Each paradigm is labeled with a title in a colored bar at the top:
* Paradigm 1: Stateless Execution (Blue)
* Paradigm 3: Learning via External Scribing (Purple)
* Paradigm 2: Learning by Raw Trajectories (Green)
* Paradigm 4: Self-Distillation & Evolution (Ours) (Orange)
### Detailed Analysis or Content Details
**Paradigm 1: Stateless Execution (Blue)**
* Task 1: Agent generates a trajectory leading to Solution 1, which is then discarded.
* Task 2: Agent generates a trajectory leading to Solution 2, which is then discarded.
* The flow is simple: Task -> Agent -> Trajectory -> Solution -> Discard.
**Paradigm 3: Learning via External Scribing (Purple)**
* Task 1: Agent generates a trajectory leading to Solution 1, which is then summarized by a Teacher Model and stored.

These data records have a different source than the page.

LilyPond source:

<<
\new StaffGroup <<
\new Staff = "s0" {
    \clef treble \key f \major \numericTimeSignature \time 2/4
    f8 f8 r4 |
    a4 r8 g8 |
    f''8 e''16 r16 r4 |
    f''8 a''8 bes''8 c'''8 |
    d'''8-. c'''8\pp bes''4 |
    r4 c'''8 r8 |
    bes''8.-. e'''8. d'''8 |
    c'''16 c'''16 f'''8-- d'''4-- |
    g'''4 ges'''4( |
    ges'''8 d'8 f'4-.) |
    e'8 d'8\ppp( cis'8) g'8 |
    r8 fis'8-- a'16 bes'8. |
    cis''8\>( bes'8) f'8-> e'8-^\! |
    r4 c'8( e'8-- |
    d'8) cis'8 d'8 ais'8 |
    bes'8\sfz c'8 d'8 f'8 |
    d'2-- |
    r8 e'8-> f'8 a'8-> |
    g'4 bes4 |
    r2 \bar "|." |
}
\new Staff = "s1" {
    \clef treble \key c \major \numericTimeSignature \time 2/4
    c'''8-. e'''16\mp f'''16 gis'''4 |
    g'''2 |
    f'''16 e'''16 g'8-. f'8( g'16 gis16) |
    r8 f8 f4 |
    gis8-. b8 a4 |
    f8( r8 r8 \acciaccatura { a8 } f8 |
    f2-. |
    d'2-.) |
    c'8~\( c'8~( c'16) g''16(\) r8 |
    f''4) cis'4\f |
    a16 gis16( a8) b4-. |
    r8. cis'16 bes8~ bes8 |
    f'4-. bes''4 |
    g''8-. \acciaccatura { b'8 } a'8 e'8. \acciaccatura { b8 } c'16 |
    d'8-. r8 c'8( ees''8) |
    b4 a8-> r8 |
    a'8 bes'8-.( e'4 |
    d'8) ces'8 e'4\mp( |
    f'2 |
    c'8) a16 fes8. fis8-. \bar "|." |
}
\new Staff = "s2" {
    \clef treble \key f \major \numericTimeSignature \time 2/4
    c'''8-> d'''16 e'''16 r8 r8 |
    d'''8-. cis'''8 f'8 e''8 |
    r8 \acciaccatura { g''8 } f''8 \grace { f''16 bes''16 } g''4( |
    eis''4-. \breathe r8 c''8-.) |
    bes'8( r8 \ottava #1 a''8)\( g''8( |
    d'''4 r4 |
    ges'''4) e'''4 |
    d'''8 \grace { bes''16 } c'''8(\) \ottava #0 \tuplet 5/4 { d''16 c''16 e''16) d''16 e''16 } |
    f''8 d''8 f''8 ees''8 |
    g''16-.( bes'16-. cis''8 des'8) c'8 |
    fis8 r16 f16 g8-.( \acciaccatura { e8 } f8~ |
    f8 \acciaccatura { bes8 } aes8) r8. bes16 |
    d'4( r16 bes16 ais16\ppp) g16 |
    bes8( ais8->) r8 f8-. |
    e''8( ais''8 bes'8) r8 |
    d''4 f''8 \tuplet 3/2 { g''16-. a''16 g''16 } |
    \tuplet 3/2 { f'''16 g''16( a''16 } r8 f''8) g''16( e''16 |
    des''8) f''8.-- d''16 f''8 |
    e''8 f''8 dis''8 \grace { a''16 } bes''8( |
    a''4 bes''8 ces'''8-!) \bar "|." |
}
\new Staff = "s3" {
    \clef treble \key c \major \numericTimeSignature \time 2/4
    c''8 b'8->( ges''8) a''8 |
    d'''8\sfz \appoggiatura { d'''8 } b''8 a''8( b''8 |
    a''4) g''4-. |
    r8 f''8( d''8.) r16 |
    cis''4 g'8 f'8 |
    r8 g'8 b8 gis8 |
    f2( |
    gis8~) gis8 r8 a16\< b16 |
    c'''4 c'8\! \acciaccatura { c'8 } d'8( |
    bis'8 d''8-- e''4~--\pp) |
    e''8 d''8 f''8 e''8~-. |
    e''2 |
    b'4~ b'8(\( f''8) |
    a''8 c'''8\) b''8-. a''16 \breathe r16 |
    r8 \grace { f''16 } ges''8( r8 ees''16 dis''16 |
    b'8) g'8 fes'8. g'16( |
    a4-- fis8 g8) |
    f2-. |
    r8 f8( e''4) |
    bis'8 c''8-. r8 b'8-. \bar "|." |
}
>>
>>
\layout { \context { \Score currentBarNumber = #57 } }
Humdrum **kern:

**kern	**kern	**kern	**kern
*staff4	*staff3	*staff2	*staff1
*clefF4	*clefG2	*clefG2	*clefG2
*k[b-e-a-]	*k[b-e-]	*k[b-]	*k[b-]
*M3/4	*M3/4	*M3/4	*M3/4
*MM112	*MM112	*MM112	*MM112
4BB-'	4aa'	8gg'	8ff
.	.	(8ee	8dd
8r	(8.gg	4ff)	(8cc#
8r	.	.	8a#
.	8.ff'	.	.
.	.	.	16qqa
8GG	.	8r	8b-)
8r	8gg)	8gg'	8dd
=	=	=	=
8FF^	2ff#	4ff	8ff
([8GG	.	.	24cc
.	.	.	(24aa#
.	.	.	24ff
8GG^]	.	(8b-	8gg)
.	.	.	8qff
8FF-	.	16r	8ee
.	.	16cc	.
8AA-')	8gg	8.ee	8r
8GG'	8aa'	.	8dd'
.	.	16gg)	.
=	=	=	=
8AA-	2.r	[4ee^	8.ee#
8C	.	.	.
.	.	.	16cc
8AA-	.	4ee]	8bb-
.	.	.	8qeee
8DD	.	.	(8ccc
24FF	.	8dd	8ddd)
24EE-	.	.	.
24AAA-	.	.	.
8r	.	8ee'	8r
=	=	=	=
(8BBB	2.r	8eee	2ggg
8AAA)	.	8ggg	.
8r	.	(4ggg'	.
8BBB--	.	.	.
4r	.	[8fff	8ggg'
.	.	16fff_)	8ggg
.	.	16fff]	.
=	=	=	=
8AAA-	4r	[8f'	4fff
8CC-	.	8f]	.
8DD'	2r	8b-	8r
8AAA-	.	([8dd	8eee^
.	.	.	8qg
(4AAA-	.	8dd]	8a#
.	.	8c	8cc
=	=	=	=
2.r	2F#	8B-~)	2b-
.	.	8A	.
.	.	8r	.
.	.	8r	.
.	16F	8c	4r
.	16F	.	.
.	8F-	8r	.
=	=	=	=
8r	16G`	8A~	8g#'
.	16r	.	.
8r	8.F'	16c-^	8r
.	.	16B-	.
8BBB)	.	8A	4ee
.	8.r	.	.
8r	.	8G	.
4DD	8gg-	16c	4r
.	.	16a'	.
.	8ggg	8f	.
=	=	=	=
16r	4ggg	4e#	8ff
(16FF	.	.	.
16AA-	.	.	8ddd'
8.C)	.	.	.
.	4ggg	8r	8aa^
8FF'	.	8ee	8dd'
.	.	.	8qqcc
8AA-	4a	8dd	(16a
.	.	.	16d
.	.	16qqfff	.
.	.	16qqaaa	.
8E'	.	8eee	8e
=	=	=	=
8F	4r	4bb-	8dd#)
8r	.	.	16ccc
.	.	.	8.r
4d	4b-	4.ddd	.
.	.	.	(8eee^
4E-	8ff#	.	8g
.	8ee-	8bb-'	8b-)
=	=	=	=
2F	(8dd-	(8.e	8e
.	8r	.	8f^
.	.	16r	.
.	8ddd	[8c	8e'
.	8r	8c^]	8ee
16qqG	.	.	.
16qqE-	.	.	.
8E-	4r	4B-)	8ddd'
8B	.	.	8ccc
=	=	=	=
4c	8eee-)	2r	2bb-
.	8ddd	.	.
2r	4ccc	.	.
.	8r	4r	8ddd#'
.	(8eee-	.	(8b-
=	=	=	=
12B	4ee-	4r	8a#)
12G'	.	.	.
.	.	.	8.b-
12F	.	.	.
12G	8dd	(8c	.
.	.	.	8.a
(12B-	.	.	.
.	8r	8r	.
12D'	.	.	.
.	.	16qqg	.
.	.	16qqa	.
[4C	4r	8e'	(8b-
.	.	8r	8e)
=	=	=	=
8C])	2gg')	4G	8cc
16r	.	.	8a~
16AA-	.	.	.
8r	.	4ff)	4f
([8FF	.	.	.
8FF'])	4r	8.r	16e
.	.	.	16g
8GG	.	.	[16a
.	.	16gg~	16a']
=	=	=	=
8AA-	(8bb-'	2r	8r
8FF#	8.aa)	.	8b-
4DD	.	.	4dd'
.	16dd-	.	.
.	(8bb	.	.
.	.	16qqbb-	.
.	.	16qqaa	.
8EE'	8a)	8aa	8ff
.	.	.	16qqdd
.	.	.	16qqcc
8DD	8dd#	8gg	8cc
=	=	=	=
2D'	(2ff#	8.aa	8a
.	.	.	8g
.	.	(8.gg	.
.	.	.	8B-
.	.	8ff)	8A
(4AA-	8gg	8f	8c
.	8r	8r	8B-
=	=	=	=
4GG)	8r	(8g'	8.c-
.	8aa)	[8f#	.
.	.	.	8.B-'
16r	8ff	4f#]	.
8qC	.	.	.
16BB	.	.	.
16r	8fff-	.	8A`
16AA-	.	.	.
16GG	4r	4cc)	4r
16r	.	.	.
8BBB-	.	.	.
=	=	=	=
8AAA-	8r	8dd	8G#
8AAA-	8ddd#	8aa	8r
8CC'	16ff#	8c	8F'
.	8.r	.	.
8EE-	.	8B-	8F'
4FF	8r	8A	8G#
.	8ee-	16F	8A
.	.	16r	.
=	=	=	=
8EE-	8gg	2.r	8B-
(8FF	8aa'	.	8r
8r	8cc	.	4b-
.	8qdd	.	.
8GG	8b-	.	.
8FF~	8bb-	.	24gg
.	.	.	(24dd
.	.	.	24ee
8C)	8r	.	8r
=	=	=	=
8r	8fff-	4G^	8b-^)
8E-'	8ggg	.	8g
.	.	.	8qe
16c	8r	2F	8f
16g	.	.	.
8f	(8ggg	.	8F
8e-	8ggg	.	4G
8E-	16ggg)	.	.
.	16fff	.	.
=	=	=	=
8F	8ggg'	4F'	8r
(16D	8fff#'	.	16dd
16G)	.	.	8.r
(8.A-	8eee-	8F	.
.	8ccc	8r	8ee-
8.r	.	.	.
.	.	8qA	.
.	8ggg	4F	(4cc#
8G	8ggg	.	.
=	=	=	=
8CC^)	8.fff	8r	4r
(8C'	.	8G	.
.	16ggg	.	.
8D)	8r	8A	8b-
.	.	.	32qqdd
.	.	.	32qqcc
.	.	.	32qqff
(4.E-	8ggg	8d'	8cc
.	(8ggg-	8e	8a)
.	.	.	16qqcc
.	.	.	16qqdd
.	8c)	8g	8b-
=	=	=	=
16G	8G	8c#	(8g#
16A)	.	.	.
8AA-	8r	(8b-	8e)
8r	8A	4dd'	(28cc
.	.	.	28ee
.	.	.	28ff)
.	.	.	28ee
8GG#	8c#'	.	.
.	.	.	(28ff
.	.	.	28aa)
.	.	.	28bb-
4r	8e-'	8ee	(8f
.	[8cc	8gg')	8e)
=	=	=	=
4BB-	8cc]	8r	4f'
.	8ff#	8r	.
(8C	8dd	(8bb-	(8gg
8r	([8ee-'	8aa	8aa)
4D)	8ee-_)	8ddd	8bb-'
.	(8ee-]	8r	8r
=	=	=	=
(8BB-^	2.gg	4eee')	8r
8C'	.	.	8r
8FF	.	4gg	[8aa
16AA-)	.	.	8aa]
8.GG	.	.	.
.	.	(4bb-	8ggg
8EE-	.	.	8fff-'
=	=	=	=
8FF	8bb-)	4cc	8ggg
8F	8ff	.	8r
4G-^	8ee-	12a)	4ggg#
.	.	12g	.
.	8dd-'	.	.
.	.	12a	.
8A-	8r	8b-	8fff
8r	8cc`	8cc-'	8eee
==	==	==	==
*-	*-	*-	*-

* Task 2: Agent generates a trajectory leading to Solution 2. Past experience (Past Exp) is retrieved from storage and used to inform the solution.
* The Teacher Model is connected to storage, indicating it learns from past solutions.
**Paradigm 2: Learning by Raw Trajectories (Green)**
* Task 1: Agent generates a trajectory leading to Solution 1, which is stored.
* Task 2: Agent generates a trajectory leading to Solution 2. The past trajectory is retrieved from storage and used to inform the solution.
* Raw Trajectories are stored for later retrieval.
**Paradigm 4: Self-Distillation & Evolution (Orange)**
* Task 1: Agent (Initial) generates Solution 1.
* An "Online Phase" involves: Thinking Query, Searching ExpBase, Generating Trajectory.
* An "Offline Phase" involves: Updating ExpBase, Distilling Principle.
* This leads to an Agent (Evolved) which then tackles Task 2 and generates Solution 2.
* The process is iterative, with the agent evolving based on its experience.
### Key Observations
* Paradigm 1 is the simplest, discarding all solutions.
* Paradigm 3 relies on an external Teacher Model for learning.
* Paradigm 2 stores raw trajectories for future use.
* Paradigm 4 is the most complex, involving both online and offline phases for self-improvement.
* The "Ours" label on Paradigm 4 suggests this is the authors' proposed method.
* The use of arrows consistently indicates the flow of information or process.
### Interpretation
The diagram illustrates a progression in agent learning paradigms, from simple stateless execution to more sophisticated self-improvement techniques. The comparison highlights the trade-offs between simplicity and learning capability. Paradigm 1 is efficient but doesn't learn. Paradigms 2 and 3 demonstrate different approaches to leveraging past experience. Paradigm 4, the authors' method, aims to combine the benefits of both by allowing the agent to actively refine its knowledge base and improve its performance over time. The diagram suggests a shift from passive learning (receiving feedback from a teacher) to active learning (self-distillation and evolution). The inclusion of "Online Phase" and "Offline Phase" in Paradigm 4 indicates a potential for continuous learning and adaptation. The diagram is a high-level conceptual overview and doesn't provide specific details about the algorithms or implementation of each paradigm. It serves as a visual aid for understanding the core principles of each approach.